Diagnose: Why the response time is slow
Now that you have located the instance where your server response time was slow, you can begin to investigate why it is slow. The exact reason for poor server response time is important to know so you can determine what to fixed. You can use different telemetry to pinpoint the problem area.
Sometimes a new SQL query or http request/service call can affect your average server response time. To identify which query is causing this, increase dependency monitoring may be used. Dependency monitoring counts calls to external services (databases, REST services, etc.) and logs the success or failure of each call and how long it takes to respond. If you can see a request took 4.2 seconds to service, and that 4s of it were in the warehouse server, then you know where the problem is.
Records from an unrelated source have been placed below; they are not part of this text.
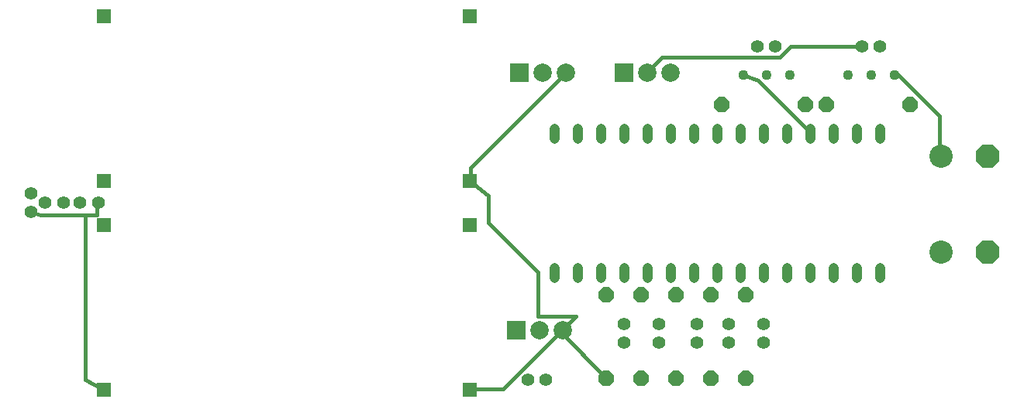
<source format=gbr>
G04 EAGLE Gerber RS-274X export*
G75*
%MOMM*%
%FSLAX34Y34*%
%LPD*%
%INBottom Copper*%
%IPPOS*%
%AMOC8*
5,1,8,0,0,1.08239X$1,22.5*%
G01*
%ADD10C,1.422400*%
%ADD11C,2.540000*%
%ADD12P,2.749271X8X22.500000*%
%ADD13P,1.814519X8X112.500000*%
%ADD14P,1.814519X8X22.500000*%
%ADD15C,1.108000*%
%ADD16R,1.508000X1.508000*%
%ADD17R,2.010000X2.010000*%
%ADD18C,2.010000*%
%ADD19C,1.108000*%
%ADD20C,0.381000*%
%ADD21C,0.152400*%


D10*
X25400Y510700D03*
X25400Y530700D03*
D11*
X1019175Y571500D03*
D12*
X1069975Y571500D03*
D11*
X1019175Y466725D03*
D12*
X1069975Y466725D03*
D10*
X818675Y692150D03*
X838675Y692150D03*
X932975Y692150D03*
X952975Y692150D03*
X98900Y520700D03*
X78900Y520700D03*
X587850Y327025D03*
X567850Y327025D03*
X673100Y387825D03*
X673100Y367825D03*
X711200Y387825D03*
X711200Y367825D03*
X752475Y387825D03*
X752475Y367825D03*
X787400Y387825D03*
X787400Y367825D03*
X825500Y387825D03*
X825500Y367825D03*
X60800Y520700D03*
X40800Y520700D03*
D13*
X654050Y328930D03*
X654050Y420370D03*
X692150Y328930D03*
X692150Y420370D03*
X730250Y328930D03*
X730250Y420370D03*
X768350Y328930D03*
X768350Y420370D03*
X806450Y328930D03*
X806450Y420370D03*
D14*
X894080Y628650D03*
X985520Y628650D03*
X779780Y628650D03*
X871220Y628650D03*
D15*
X952500Y602440D02*
X952500Y591360D01*
X927100Y591360D02*
X927100Y602440D01*
X901700Y602440D02*
X901700Y591360D01*
X876300Y591360D02*
X876300Y602440D01*
X850900Y602440D02*
X850900Y591360D01*
X825500Y591360D02*
X825500Y602440D01*
X800100Y602440D02*
X800100Y591360D01*
X774700Y591360D02*
X774700Y602440D01*
X749300Y602440D02*
X749300Y591360D01*
X723900Y591360D02*
X723900Y602440D01*
X698500Y602440D02*
X698500Y591360D01*
X673100Y591360D02*
X673100Y602440D01*
X647700Y602440D02*
X647700Y591360D01*
X622300Y591360D02*
X622300Y602440D01*
X596900Y602440D02*
X596900Y591360D01*
X596900Y450040D02*
X596900Y438960D01*
X622300Y438960D02*
X622300Y450040D01*
X647700Y450040D02*
X647700Y438960D01*
X673100Y438960D02*
X673100Y450040D01*
X698500Y450040D02*
X698500Y438960D01*
X723900Y438960D02*
X723900Y450040D01*
X749300Y450040D02*
X749300Y438960D01*
X774700Y438960D02*
X774700Y450040D01*
X800100Y450040D02*
X800100Y438960D01*
X825500Y438960D02*
X825500Y450040D01*
X850900Y450040D02*
X850900Y438960D01*
X876300Y438960D02*
X876300Y450040D01*
X901700Y450040D02*
X901700Y438960D01*
X927100Y438960D02*
X927100Y450040D01*
X952500Y450040D02*
X952500Y438960D01*
D16*
X104800Y496400D03*
X104800Y316400D03*
X504800Y316400D03*
X504800Y496400D03*
D17*
X555625Y381000D03*
D18*
X581025Y381000D03*
X606425Y381000D03*
D17*
X673100Y663575D03*
D18*
X698500Y663575D03*
X723900Y663575D03*
D17*
X558800Y663575D03*
D18*
X584200Y663575D03*
X609600Y663575D03*
D16*
X104800Y725000D03*
X104800Y545000D03*
X504800Y545000D03*
X504800Y725000D03*
D19*
X803275Y660400D03*
X828675Y660400D03*
X854075Y660400D03*
X917575Y660400D03*
X942975Y660400D03*
X968375Y660400D03*
D20*
X541020Y316992D02*
X505968Y316992D01*
X605028Y381000D02*
X620903Y396875D01*
D21*
X605028Y381000D02*
X603504Y379476D01*
D20*
X541020Y316992D01*
X505968Y316992D02*
X504800Y316400D01*
X603504Y379476D02*
X654050Y328930D01*
X606425Y381000D02*
X603504Y379476D01*
X97536Y507365D02*
X97536Y519684D01*
X84582Y507365D02*
X84582Y326648D01*
X104800Y316400D01*
X97536Y519684D02*
X98900Y520700D01*
X97536Y507365D02*
X84582Y507365D01*
X35989Y507365D01*
X25400Y510700D01*
X505968Y545592D02*
X505968Y559308D01*
X609600Y662940D01*
X505968Y545592D02*
X504800Y545000D01*
D21*
X609600Y662940D02*
X609600Y663575D01*
D20*
X876300Y597789D02*
X876300Y596900D01*
X876300Y597789D02*
X819640Y654449D01*
X803275Y660400D01*
X579628Y444500D02*
X579628Y396875D01*
X579628Y444500D02*
X525018Y499110D01*
X525018Y528867D01*
X579628Y396875D02*
X620903Y396875D01*
D21*
X606425Y381000D02*
X605028Y381000D01*
D20*
X525018Y528867D02*
X504800Y545000D01*
X1018032Y571500D02*
X1018032Y615823D01*
X970746Y663109D01*
X1018032Y571500D02*
X1019175Y571500D01*
X968375Y660400D02*
X970746Y663109D01*
X932688Y691896D02*
X855091Y691896D01*
X843026Y679831D01*
X714883Y679831D01*
X699516Y664464D01*
D21*
X932688Y691896D02*
X932975Y692150D01*
X699516Y664464D02*
X698500Y663575D01*
M02*

</source>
Another possibility for increases in server response time is an increase in cache misses. You can use log tracing events or metrics to determine if you are experiencing a higher number of cache misses than before. Logs tracing events are particularly valuable both to record key points in a process, and to trace problems at an internal interface. Using log tracing events is also helpful when attempting to discover if the problem is occurring on the back end or front end.
The role of diagnostics is to identify whether this is a code defect that needs to be fixed, tested and released ASAP – a resource issue that could be addressed by scaling up, or a problem with an external service.
There’s more about diagnosis in Victor Mushkatin’s blog.
Thanks to Performance Buckets the move from triage to diagnose is much smoother. The new view of Performance Buckets provides you with a convenient overview and distribution of your server response times. After you detect, triage, and diagnose, you can fix the issue. You can now go into the fixing process with confidence that you are working on the actual problem.